JJ I see it as an opportunity to extend my work. But the reason why I chose to go in this direction was that I found that the art scene opened up a little bit once the economic boom had died down. The boom had in many ways defined the art that had been created. Almost all art was mediated via the galleries, and the norms imposed by the galleries for artistic production also applied in the institutional spaces. But when the whole economic boom collapsed, it was as though this commercially-defined framework for artistic production lost some of its power, at any rate in Copenhagen. I found that the art space was suddenly vacant, and that it was not as narrowly defined as it had been during a period in which certain forms of practice were emphasised above others. So I felt that there was an opportunity to use Overgaden as a platform upon which to discuss the image as a political entity. I felt it would be interesting to re-politicise the debate about the image, both in art and in society in general, and I hope that this exhibition will act as a catalyst for this.

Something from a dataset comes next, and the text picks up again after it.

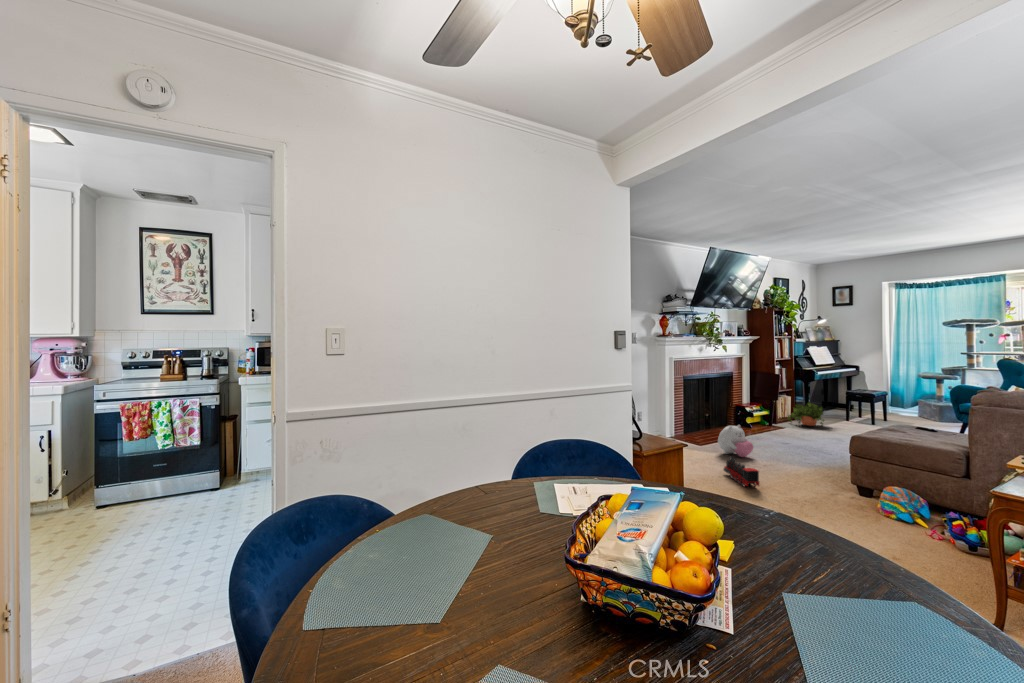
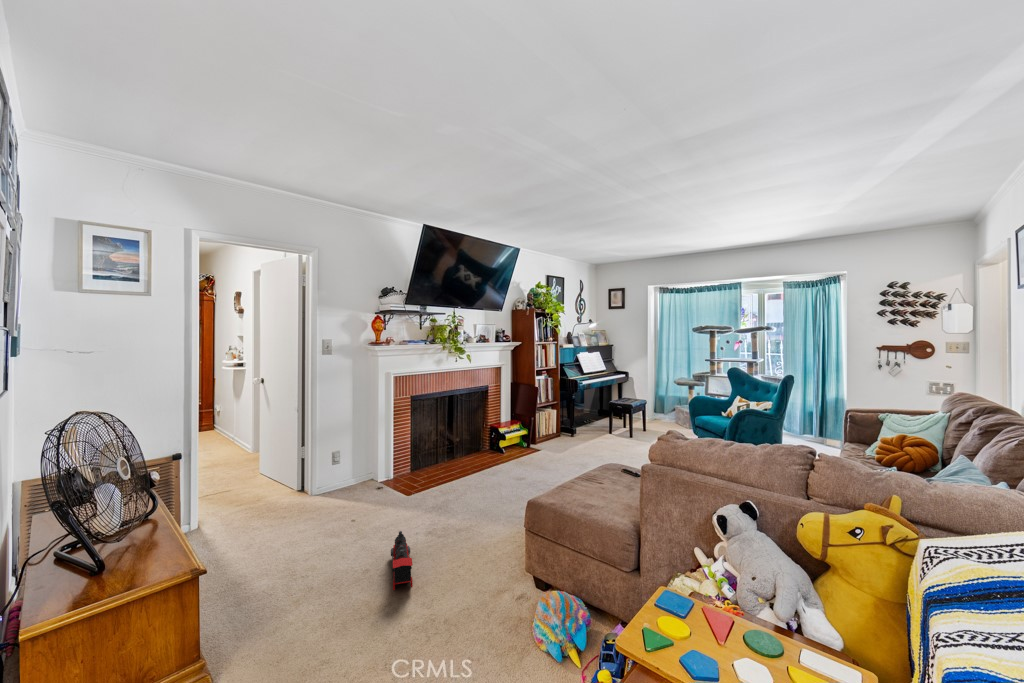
potted plant: present [788,402,824,426] -> none [548,416,583,444]
plush toy: present [718,425,753,457] -> none [423,467,464,513]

KBR The exhibition has the character of a diagnosis of the current state of society. Where do you feel we are going, and what do you feel is needed in order to create a new, critical public debate?

JJ Well, we'll have to see. Actually, I am quite sceptical. This exhibition is about the loss brought about by the collapse of the public political debate. What does it mean to have no voice? In this sense I am entering an area which investigates the personal and political paralysis brought about by the developments since 9/11. In the neo-liberal mainstream, all conflicts are packaged in solution-oriented newspeak and mediated via various market fixes. We can see this, for example, in the climate crisis, which has become almost exclusively regarded as a new opportunity for expansion, a chance to reap yet more rewards, without considering the fact that it is precisely this way of thinking that is contributing towards the destruction of the climate. Just as with the financial crisis, where the paradoxical solution was more consumption. So this whole kind of positive thinking that underlies neo-liberalism – the idea that you should always produce constructive criticism, add new things to the system – is not something I am interested in reproducing. I am actually more interested in pointing out the conflicts and paradoxes inherent in the system, and looking at the terrible things that perhaps characterise our existence, rather than just saying "this problem is a good thing, we must try to solve it with new products". I am interested in investigating negation, in examining what happens when the system breaks down. And in that breakdown, I see some possibilities. But we have to face up to the breakdown, not just come up with false hopes.

The interview took place 11 January 2010 in Copenhagen.